Comment, alors que tous leurs albums (oui tous) sont des petits bijoux où power chords reprenant le monde là ou Metallica avait lâchement abandonné son Black Album et que leurs mélodies planantes font passer Stone Sour pour un sous cover band de ballades de Slipknot à la guimauve (qui à dit « c’est le cas ? Bref passons). Comment donc (dieu me tripote pour citer un classique) ne sont ils pas où ils devraient être, c’est à dire sur un trône en fer forgé ? Une des explications se tient peut être dans le choix des dates de sortie d’album. 16 aout… Et oui les maisons de disques mettent leurs block-busters dans les bacs en septembre. Là c’est… pas le cas… Leur label les laisserait-ils dans la catégorie « débrouillez vous » ? Ce serait moche… Mais sortir un album le 16 aout c’est un peu comme organiser un festival de musique bavaroise sans bière en plein desert le 15 août… çà ne sent pas la volonté de percuter le monde. Et bien l’album devra jouer des coudes dans l’adversité, ceci au moins est clair. Pour la peine j’en ferai mon album coup de cœur d’août. Et même un de mes coups de cœurs de l’année. Genre dans les 10 premiers.

Seul écueil ? Peut être le côté : « à l’ouest rien de nouveau ». J’adore l’album, mais je retrouve le groupe exactement où je l’ai laissé avant. Et comme c’était très bien à chaque fois c’est pas vraiment un souci. Mais forcement… çà donne un album assez dur a défendre vu que les précédant parlaient à peu près de la même chose de la même façon et que çà a, je me répète, « pas assez marché par rapport à ce que çà envoie. »

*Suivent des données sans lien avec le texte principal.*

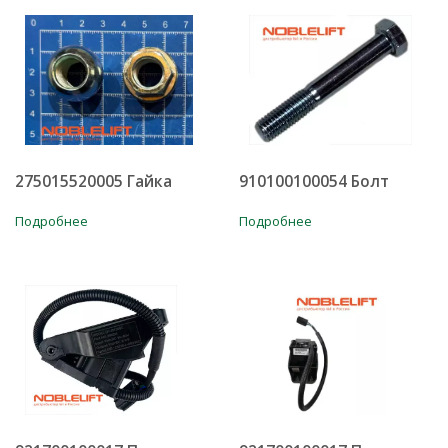
275015520005 Гайка
910100100054 Болт
Подробнее
Подробнее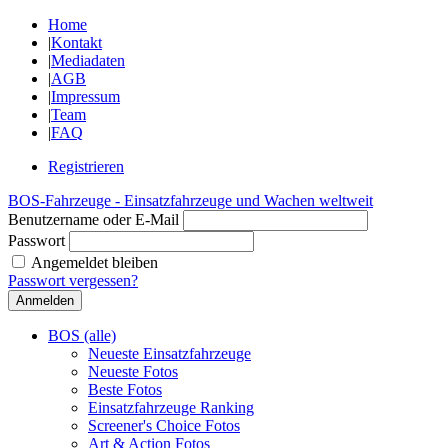
Home
|
Kontakt
|
Mediadaten
|
AGB
|
Impressum
|
Team
|
FAQ
Registrieren
BOS-Fahrzeuge - Einsatzfahrzeuge und Wachen weltweit
Benutzername oder E-Mail
Passwort
Angemeldet bleiben
Passwort vergessen?
BOS (alle)
Neueste Einsatzfahrzeuge
Neueste Fotos
Beste Fotos
Einsatzfahrzeuge Ranking
Screener's Choice Fotos
Art & Action Fotos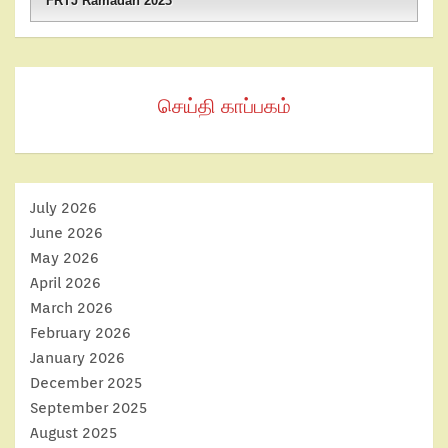
FRTJ Ramadan 2023
செய்தி காப்பகம்
July 2026
June 2026
May 2026
April 2026
March 2026
February 2026
January 2026
December 2025
September 2025
August 2025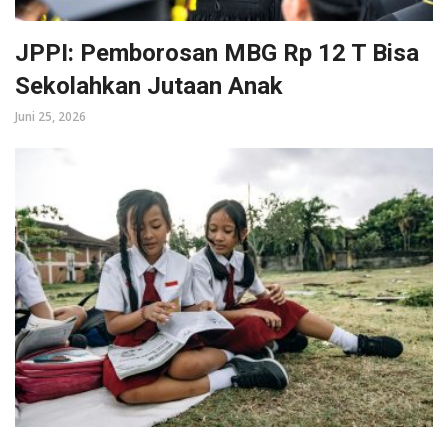
JPPI: Pemborosan MBG Rp 12 T Bisa
Sekolahkan Jutaan Anak
Juni 25, 2026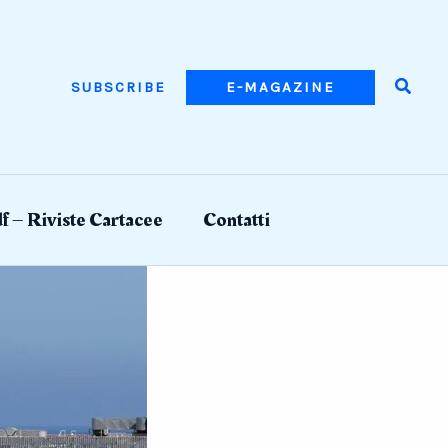
Searc
SUBSCRIBE
E-MAGAZINE
f – Riviste Cartacee
Contatti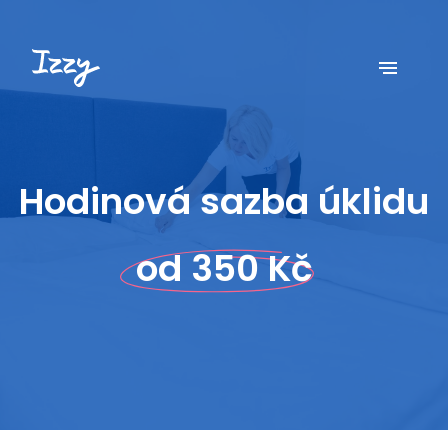
Hodinová sazba úklidu
od 350 Kč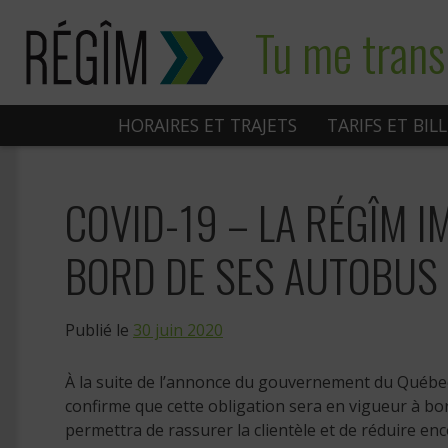
Sauter
Tu me trans
au
contenu
HORAIRES ET TRAJETS
TARIFS ET BIL
COVID-19 – LA RÉGÎM 
BORD DE SES AUTOBUS
Publié le
30 juin 2020
À la suite de l’annonce du gouvernement du Québec 
confirme que cette obligation sera en vigueur à bor
permettra de rassurer la clientèle et de réduire e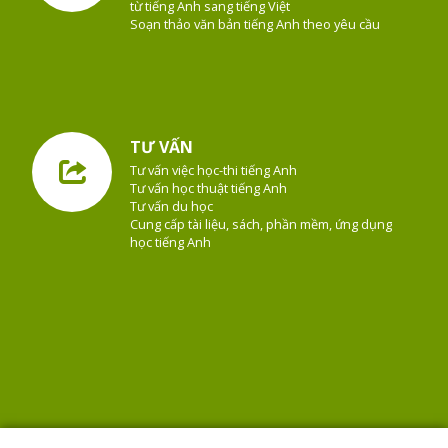
từ tiếng Anh sang tiếng Việt
Soạn thảo văn bản tiếng Anh theo yêu cầu
TƯ VẤN
Tư vấn việc học-thi tiếng Anh
Tư vấn học thuật tiếng Anh
Tư vấn du học
Cung cấp tài liệu, sách, phần mềm, ứng dụng
học tiếng Anh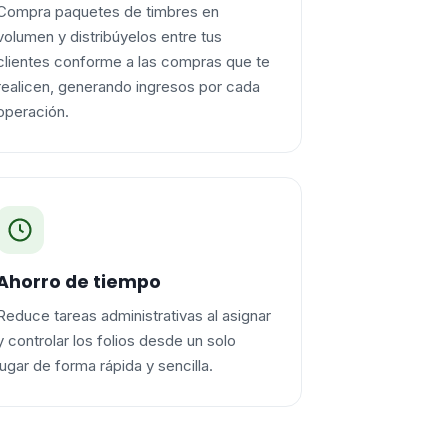
Compra paquetes de timbres en
volumen y distribúyelos entre tus
clientes conforme a las compras que te
realicen, generando ingresos por cada
operación.
Ahorro de tiempo
Reduce tareas administrativas al asignar
y controlar los folios desde un solo
lugar de forma rápida y sencilla.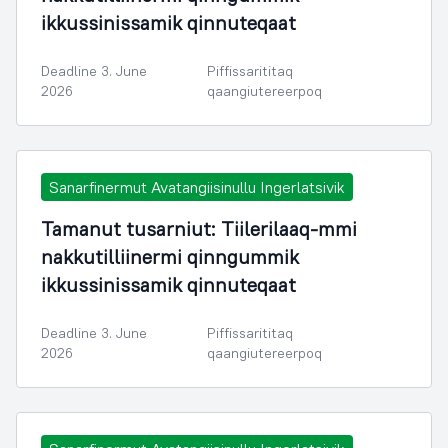
ikkussinissamik qinnuteqaat
Deadline 3. June
Piffissarititaq
2026
qaangiutereerpoq
Sanarfinermut Avatangiisinullu Ingerlatsivik
Tamanut tusarniut: Tiilerilaaq-mmi
nakkutilliinermi qinngummik
ikkussinissamik qinnuteqaat
Deadline 3. June
Piffissarititaq
2026
qaangiutereerpoq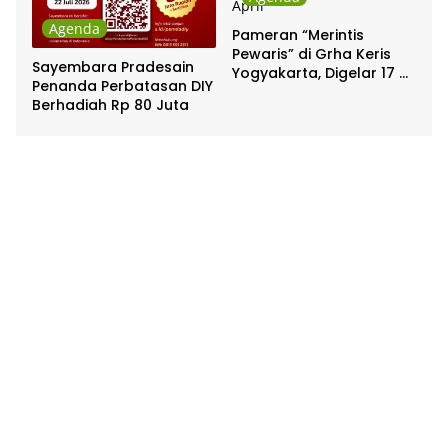
Agenda
Pameran “Merintis
Pewaris” di Grha Keris
Sayembara Pradesain
Yogyakarta, Digelar 17 –
Penanda Perbatasan DIY
20 April
Berhadiah Rp 80 Juta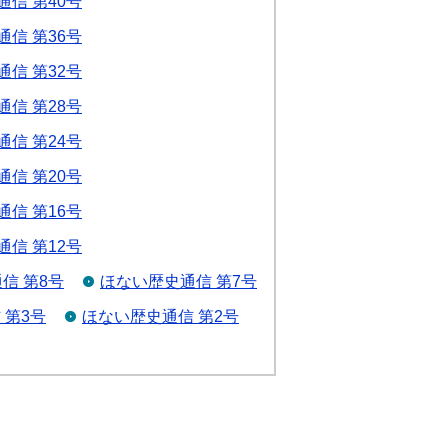
信 第40号
信 第36号
信 第32号
信 第28号
信 第24号
信 第20号
信 第16号
信 第12号
信 第8号
ほない歴史通信 第7号
 第3号
ほない歴史通信 第2号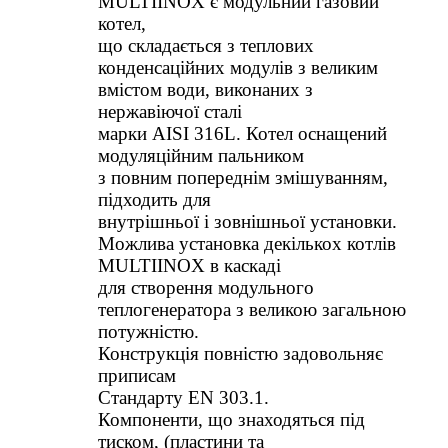
MULTIINOX є модульний газовий
котел,
що складається з теплових
конденсаційних модулів з великим
вмістом води, виконаних з
нержавіючої сталі
марки AISI 316L. Котел оснащений
модуляційним пальником
з повним попереднім змішуванням,
підходить для
внутрішньої і зовнішньої установки.
Можлива установка декількох котлів
MULTIINOX в каскаді
для створення модульного
теплогенератора з великою загальною
потужністю.
Конструкція повністю задовольняє
приписам
Стандарту EN 303.1.
Компоненти, що знаходяться під
тиском, (пластини та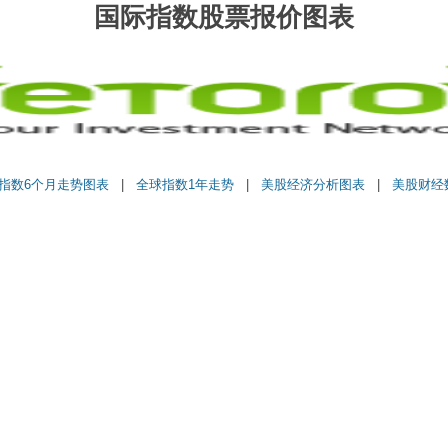
国际指数股票报价图表
指数6个月走势图表
|
全球指数1年走势
|
美股经济分析图表
|
美股财经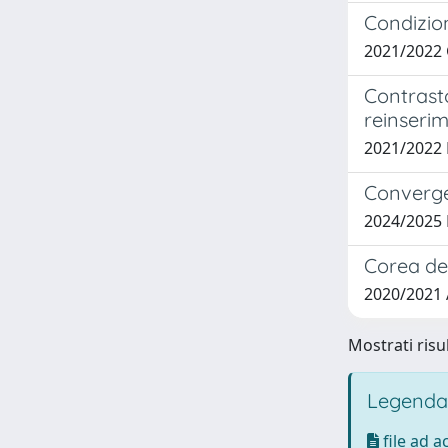
Condizion
2021/2022
Contrasto
reinserim
2021/2022
Convergen
2024/2025
Corea del
2020/2021
Mostrati risul
Legenda
file ad 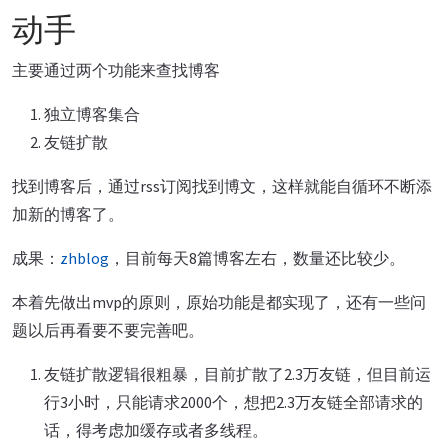
动手
主要通过两个功能来查找博客
独立博客集合
友链扩散
找到博客后，通过rss订阅找到博文，这样就能自循环不断添
加新的博客了。
成果：
zhblog
，目前每天8篇博客左右，数量还比较少。
本着先做出mvp的原则，原始功能是都实现了，还有一些问
题以后再看要不要完善吧。
友链扩散逻辑很粗暴，目前扩散了2.3万友链，但目前运
行3小时，只能请求2000个，想把2.3万友链全部请求的
话，得考虑加缓存或者多线程。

Alors oui on a hâte de les voir sur scène vu que comme toujours, c’est taillé pour exploser dans des grosses enceintes et faire s’envoler le public dans des gerbes d’une bière méritée. Mais avec un ratio de trois ans entre cet opus et le dernier j’avoue qu’égoïstement, j’espérait que le retour de l’enfant prodigue au chant, à savoir Jesse Leach, donnerait sa pleine mesure avec ce deuxième album depuis son retour (vu que le précédant était en cours d’écriture quand il a repris son siège). Ba non, la seule chose que confirme cet album c’est que le chanteur dans Killswitch est un interprète comme les autres et pas vraiment une force de proposition. Bon, çà le fait quand même diaboliquement et oui çà mérite beaucoup plus que ce que mes petits doutes de mec vissé sur sa chaise laissent entendre. Les titres embarquent tous dès la première écoute, le son est redoutable, l’énergie est contagieuse et pourtant çà change de couleur et de rythme au minimum cinq fois par titre.

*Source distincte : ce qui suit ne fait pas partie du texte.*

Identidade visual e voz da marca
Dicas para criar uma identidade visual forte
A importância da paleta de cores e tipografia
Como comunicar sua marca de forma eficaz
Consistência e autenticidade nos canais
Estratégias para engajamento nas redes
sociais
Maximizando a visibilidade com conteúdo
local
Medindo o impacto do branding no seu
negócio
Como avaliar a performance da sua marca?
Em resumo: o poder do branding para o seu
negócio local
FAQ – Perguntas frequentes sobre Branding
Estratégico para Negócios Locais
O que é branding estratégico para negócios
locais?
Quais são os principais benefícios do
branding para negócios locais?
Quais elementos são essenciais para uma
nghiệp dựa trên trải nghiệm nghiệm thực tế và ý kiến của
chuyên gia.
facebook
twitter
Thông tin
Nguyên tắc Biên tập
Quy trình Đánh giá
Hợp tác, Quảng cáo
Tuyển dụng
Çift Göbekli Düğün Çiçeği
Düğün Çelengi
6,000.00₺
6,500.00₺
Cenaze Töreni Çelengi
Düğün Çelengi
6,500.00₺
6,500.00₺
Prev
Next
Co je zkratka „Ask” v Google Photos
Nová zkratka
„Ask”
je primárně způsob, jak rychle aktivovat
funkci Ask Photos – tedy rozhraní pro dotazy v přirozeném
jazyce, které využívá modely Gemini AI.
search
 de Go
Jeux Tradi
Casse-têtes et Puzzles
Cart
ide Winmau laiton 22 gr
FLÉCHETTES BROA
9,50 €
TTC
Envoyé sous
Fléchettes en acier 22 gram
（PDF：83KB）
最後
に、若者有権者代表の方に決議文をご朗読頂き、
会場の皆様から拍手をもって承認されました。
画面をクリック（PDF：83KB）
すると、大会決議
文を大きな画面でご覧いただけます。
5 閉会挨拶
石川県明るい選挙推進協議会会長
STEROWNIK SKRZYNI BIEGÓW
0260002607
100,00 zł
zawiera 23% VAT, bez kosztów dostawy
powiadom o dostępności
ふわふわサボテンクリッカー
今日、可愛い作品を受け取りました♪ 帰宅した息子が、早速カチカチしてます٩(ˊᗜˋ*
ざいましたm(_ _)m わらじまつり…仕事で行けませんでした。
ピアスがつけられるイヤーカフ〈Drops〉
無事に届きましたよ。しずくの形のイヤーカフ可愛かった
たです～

Ecoutez le, achetez le, allez les voir en live, mettez leur t-shirts… Montrez au type qui a décidé de faire sortir leur album en aout qu’il s’est trompé et qu’ils méritaient de se battre avec les grands à la rentrée en septembre au lieu d’être symboliquement encore une fois abandonné en laisse au bord de la N45.

Bref, le metal est une famille, il est temps de soutenir le cousin killswitch qui a eu une adolescence compliquée.